- Request:
Put every line from the start of the entries through the line containing "locality: Municipio Dabeiba: 30" into a numbered list, including both ends and leaving out any blank lines.
### Exercise inputs ###
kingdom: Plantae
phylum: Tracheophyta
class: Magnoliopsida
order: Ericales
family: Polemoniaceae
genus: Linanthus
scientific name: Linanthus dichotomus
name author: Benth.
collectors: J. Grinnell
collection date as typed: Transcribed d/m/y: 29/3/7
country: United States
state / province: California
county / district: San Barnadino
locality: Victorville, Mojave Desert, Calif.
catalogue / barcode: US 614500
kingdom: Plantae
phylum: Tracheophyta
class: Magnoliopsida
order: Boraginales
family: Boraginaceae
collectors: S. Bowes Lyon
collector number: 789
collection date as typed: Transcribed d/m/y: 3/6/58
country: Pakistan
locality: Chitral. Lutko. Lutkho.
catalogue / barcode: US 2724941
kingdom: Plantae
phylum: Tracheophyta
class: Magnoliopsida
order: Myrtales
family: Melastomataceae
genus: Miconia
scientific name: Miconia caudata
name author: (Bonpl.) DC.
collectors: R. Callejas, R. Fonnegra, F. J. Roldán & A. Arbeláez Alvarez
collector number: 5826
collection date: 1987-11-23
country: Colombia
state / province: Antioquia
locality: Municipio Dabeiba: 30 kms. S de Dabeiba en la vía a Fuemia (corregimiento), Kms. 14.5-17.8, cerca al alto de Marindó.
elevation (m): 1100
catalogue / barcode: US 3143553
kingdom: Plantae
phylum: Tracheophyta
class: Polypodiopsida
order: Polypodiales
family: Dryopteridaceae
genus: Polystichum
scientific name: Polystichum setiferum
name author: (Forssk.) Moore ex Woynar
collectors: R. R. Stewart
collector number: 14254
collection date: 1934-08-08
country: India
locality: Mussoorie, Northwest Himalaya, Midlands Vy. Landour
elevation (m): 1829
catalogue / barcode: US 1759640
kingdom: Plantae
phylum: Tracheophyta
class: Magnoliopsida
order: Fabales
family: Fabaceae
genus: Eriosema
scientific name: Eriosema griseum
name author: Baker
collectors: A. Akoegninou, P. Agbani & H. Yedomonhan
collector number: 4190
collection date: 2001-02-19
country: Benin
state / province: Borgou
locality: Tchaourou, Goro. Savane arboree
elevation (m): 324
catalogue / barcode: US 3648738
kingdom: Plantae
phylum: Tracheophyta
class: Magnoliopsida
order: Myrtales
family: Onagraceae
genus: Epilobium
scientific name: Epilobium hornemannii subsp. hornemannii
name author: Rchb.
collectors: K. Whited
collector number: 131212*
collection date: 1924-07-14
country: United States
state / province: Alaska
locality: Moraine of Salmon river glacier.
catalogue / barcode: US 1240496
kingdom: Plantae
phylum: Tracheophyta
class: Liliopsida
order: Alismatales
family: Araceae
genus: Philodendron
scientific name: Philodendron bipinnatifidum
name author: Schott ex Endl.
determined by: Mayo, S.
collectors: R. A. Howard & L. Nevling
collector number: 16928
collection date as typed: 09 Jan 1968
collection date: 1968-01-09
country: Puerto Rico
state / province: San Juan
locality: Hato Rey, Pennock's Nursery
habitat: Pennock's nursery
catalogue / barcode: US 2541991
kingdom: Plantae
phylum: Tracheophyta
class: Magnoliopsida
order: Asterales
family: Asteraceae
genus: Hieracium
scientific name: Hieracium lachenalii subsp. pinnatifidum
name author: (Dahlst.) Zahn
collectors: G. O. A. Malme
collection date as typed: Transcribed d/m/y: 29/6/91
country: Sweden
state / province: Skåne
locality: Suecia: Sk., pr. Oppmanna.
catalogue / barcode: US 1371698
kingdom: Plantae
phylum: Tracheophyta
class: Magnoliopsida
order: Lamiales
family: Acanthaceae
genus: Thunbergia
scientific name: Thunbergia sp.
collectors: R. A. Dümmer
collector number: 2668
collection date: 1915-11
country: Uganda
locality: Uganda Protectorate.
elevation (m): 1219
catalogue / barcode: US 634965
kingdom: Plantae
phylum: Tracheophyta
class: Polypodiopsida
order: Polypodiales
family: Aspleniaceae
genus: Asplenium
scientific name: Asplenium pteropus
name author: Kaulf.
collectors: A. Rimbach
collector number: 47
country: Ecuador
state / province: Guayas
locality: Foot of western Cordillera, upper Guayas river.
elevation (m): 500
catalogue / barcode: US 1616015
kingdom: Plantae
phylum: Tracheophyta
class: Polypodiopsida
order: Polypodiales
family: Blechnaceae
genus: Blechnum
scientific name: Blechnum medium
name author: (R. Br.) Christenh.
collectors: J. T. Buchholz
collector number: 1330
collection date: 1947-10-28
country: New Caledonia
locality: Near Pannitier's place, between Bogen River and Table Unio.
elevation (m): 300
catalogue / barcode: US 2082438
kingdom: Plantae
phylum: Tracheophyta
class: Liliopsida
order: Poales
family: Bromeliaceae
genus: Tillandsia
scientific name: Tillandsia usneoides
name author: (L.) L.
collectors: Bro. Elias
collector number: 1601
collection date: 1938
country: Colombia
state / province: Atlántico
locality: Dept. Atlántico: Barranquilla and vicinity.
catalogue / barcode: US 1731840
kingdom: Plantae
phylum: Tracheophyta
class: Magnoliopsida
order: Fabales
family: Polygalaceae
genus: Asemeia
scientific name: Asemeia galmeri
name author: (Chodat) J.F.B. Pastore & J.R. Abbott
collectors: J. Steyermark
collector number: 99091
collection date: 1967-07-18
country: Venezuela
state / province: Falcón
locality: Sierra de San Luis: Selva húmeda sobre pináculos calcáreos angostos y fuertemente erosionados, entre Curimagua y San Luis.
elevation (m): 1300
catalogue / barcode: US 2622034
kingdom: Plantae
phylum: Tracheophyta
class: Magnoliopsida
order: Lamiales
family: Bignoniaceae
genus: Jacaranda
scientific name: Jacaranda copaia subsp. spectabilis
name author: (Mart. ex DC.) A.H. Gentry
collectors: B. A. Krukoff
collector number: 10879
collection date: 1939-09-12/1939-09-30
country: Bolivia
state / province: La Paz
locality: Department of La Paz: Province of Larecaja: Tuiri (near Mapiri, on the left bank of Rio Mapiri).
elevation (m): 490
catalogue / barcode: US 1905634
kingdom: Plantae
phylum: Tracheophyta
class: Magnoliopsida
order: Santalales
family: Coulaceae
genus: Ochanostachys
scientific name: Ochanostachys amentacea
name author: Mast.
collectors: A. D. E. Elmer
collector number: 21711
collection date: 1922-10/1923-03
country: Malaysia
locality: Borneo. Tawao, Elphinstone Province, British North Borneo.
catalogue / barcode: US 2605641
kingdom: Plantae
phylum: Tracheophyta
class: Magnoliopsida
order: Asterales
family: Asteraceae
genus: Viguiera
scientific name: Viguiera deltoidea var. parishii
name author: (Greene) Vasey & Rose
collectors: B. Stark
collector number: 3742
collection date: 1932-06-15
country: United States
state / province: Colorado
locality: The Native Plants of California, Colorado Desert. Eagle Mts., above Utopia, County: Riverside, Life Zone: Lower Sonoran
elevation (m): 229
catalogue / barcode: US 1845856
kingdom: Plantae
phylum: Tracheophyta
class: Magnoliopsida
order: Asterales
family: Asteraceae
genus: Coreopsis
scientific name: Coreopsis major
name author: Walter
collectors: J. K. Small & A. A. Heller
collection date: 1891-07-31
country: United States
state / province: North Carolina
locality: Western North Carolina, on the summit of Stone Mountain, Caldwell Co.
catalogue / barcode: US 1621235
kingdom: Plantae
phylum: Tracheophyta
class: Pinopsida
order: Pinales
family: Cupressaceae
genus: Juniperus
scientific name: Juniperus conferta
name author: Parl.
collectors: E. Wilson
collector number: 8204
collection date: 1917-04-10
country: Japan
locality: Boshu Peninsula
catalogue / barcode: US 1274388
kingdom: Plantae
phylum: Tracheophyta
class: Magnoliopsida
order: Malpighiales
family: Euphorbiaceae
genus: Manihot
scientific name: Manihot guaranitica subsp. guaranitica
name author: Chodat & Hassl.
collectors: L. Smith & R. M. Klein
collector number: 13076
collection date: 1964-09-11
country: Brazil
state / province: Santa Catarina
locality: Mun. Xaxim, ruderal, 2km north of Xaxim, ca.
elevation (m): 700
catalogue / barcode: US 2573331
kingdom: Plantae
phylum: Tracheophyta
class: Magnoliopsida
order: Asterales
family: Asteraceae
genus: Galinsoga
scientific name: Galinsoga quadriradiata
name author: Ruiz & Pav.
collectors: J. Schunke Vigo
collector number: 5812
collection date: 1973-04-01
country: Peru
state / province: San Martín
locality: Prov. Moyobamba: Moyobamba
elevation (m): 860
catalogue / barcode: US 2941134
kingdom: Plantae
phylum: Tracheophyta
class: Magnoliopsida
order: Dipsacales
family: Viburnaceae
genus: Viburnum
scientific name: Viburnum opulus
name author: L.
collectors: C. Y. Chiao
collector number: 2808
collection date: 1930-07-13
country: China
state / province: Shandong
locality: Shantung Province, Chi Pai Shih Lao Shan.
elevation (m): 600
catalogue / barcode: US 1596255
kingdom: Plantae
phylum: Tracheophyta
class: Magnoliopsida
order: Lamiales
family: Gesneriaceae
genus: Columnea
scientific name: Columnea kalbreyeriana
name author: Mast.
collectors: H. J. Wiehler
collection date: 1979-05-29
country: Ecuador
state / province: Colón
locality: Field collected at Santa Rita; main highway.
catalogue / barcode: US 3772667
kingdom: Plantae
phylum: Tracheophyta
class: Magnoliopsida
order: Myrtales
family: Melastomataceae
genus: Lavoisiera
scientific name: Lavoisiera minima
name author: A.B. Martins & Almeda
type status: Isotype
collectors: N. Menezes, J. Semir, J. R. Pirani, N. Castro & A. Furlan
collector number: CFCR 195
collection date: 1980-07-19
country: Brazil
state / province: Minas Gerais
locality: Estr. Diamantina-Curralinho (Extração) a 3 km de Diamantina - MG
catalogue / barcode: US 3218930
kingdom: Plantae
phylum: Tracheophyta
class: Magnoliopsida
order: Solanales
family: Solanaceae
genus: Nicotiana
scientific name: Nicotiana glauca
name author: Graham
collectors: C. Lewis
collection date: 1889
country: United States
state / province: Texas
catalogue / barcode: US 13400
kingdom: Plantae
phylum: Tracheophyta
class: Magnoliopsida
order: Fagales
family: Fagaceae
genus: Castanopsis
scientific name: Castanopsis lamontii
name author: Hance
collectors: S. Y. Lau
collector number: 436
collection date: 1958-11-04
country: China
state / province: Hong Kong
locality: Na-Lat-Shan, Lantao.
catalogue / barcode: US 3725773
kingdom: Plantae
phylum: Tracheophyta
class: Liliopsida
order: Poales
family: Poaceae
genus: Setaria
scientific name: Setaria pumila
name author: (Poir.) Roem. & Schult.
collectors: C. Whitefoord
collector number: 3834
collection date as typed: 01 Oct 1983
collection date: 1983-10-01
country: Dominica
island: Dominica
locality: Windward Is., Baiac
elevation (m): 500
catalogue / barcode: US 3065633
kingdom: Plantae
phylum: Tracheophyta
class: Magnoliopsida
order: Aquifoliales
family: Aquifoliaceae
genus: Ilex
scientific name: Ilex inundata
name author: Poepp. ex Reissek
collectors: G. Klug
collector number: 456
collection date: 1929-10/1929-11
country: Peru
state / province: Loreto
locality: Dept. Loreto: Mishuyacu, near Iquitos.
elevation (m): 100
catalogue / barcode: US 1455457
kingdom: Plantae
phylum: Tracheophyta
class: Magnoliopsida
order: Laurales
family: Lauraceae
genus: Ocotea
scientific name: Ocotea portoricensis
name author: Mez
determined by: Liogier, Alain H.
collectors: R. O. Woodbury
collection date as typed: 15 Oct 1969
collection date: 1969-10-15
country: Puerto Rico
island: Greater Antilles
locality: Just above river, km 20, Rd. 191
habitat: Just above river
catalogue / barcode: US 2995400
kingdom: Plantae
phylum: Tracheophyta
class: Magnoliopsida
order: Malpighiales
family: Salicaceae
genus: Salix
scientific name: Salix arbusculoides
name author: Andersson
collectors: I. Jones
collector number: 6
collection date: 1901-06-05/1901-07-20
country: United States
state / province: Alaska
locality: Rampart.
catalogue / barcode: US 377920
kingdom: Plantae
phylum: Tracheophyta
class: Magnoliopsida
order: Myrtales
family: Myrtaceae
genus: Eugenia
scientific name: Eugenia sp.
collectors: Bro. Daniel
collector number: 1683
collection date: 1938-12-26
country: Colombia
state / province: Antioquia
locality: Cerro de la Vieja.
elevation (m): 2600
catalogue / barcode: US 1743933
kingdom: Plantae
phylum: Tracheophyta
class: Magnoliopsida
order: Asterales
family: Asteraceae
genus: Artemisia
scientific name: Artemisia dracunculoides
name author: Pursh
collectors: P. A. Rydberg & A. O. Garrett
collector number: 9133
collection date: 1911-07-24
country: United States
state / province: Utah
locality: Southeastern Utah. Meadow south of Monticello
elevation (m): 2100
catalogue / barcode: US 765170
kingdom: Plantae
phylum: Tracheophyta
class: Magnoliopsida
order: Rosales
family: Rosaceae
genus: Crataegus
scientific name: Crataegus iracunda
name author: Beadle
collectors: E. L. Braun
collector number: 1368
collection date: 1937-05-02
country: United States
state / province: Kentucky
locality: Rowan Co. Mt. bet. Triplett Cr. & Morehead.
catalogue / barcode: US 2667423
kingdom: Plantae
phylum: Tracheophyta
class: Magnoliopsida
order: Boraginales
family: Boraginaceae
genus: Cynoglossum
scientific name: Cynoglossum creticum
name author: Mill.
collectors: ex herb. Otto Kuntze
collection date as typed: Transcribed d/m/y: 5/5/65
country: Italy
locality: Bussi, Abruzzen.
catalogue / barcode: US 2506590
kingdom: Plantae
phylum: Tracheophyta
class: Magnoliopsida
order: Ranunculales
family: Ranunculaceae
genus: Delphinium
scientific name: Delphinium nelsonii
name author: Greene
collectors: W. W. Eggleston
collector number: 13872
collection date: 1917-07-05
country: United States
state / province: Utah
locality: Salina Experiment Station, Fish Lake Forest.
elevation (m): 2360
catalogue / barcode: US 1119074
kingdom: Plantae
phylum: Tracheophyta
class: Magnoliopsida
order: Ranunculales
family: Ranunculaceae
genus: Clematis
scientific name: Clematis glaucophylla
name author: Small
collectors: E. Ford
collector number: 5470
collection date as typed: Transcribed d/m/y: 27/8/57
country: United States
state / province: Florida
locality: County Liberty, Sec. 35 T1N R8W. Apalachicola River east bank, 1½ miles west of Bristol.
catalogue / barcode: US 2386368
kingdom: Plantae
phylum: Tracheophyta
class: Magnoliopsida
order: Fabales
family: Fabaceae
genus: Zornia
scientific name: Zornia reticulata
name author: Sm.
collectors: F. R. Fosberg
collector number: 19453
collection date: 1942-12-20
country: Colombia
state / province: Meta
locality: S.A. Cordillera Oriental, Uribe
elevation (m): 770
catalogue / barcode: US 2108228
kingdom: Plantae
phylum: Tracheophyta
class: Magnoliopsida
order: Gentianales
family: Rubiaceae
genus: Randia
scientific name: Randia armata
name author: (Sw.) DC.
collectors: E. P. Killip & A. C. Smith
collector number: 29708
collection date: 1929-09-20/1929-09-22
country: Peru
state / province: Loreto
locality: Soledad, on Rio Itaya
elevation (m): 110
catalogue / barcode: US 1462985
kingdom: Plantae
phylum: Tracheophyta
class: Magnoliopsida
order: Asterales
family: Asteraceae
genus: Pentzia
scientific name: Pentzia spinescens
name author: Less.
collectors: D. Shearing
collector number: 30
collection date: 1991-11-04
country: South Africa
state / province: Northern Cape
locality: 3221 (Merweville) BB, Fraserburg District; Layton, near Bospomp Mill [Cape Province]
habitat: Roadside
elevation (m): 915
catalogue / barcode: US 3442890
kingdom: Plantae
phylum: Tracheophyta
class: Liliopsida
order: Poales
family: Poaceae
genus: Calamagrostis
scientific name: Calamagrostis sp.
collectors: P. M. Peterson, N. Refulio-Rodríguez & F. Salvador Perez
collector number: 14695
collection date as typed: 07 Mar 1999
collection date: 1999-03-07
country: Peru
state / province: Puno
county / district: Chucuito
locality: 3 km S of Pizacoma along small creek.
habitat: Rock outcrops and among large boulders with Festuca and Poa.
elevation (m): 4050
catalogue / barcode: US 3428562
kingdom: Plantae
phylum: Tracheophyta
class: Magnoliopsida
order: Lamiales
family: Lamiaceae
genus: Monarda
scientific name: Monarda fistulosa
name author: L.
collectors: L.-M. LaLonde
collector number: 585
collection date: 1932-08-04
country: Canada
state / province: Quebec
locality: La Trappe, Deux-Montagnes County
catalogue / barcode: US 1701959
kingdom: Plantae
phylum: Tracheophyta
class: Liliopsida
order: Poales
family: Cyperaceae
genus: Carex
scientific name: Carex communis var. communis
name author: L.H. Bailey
###
- Finished task:
1. kingdom: Plantae
2. phylum: Tracheophyta
3. class: Magnoliopsida
4. order: Ericales
5. family: Polemoniaceae
6. genus: Linanthus
7. scientific name: Linanthus dichotomus
8. name author: Benth.
9. collectors: J. Grinnell
10. collection date as typed: Transcribed d/m/y: 29/3/7
11. country: United States
12. state / province: California
13. county / district: San Barnadino
14. locality: Victorville, Mojave Desert, Calif.
15. catalogue / barcode: US 614500
16. kingdom: Plantae
17. phylum: Tracheophyta
18. class: Magnoliopsida
19. order: Boraginales
20. family: Boraginaceae
21. collectors: S. Bowes Lyon
22. collector number: 789
23. collection date as typed: Transcribed d/m/y: 3/6/58
24. country: Pakistan
25. locality: Chitral. Lutko. Lutkho.
26. catalogue / barcode: US 2724941
27. kingdom: Plantae
28. phylum: Tracheophyta
29. class: Magnoliopsida
30. order: Myrtales
31. family: Melastomataceae
32. genus: Miconia
33. scientific name: Miconia caudata
34. name author: (Bonpl.) DC.
35. collectors: R. Callejas, R. Fonnegra, F. J. Roldán & A. Arbeláez Alvarez
36. collector number: 5826
37. collection date: 1987-11-23
38. country: Colombia
39. state / province: Antioquia
40. locality: Municipio Dabeiba: 30 kms. S de Dabeiba en la vía a Fuemia (corregimiento), Kms. 14.5-17.8, cerca al alto de Marindó.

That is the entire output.